_COLLECTED DATA_.

'''

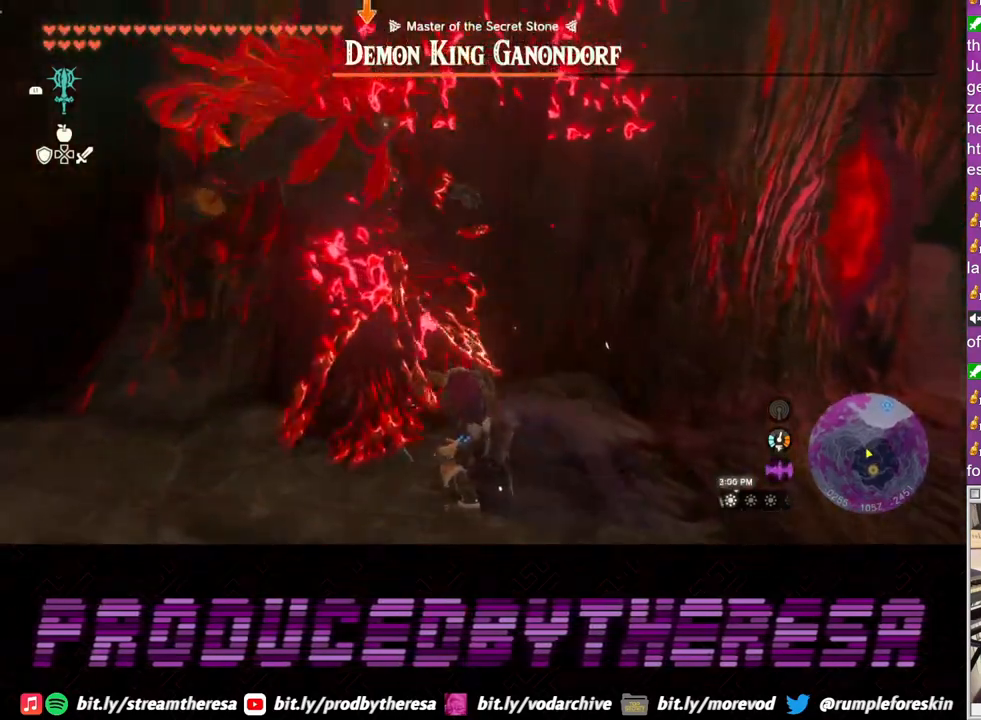
{"buttons": ["L2"], "left_stick": "down", "right_stick": "center", "events": [[117, "left_stick", "down-left"], [317, "left_stick", "down"]]}
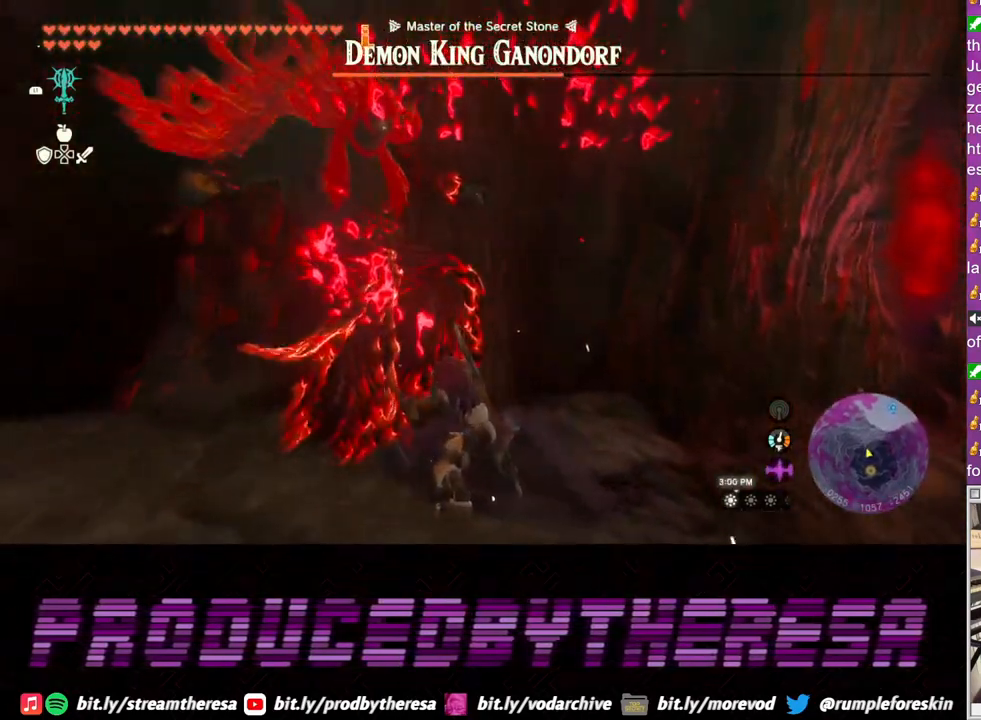
{"buttons": ["L2"], "left_stick": "down", "right_stick": "center", "events": []}
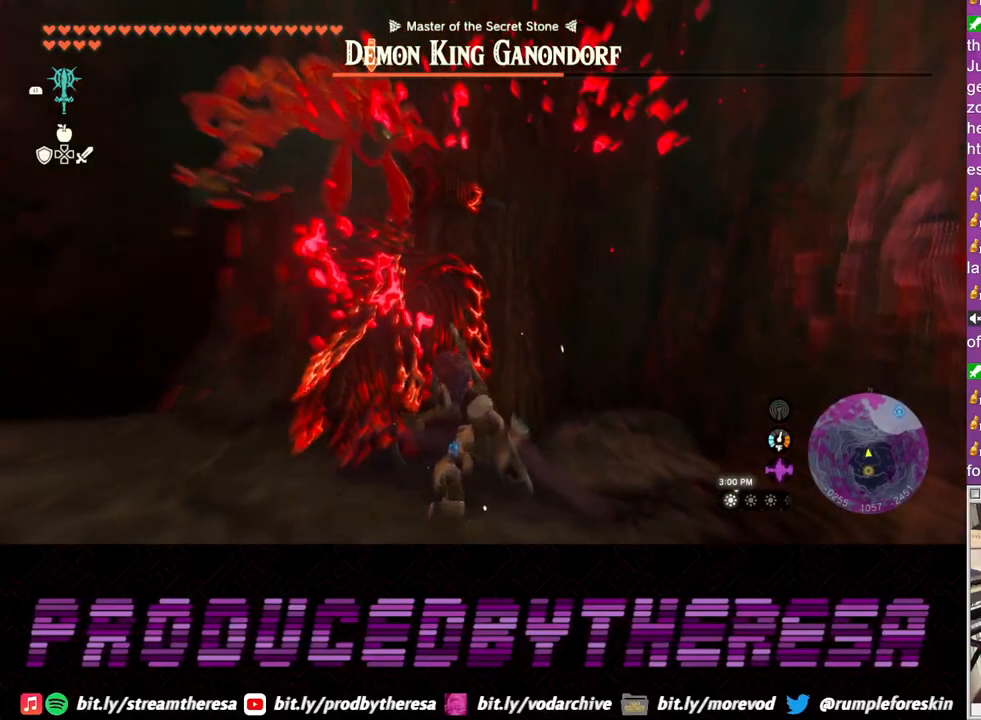
{"buttons": ["L2"], "left_stick": "down", "right_stick": "center", "events": []}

'''

_EXERCISE REQUIREMENTS_.
Using the data above, write out every line exactly, leaving the images behind.

_OUTPUT_.
{"buttons": ["L2"], "left_stick": "down", "right_stick": "center", "events": [[117, "left_stick", "down-left"], [317, "left_stick", "down"]]}
{"buttons": ["L2"], "left_stick": "down", "right_stick": "center", "events": []}
{"buttons": ["L2"], "left_stick": "down", "right_stick": "center", "events": []}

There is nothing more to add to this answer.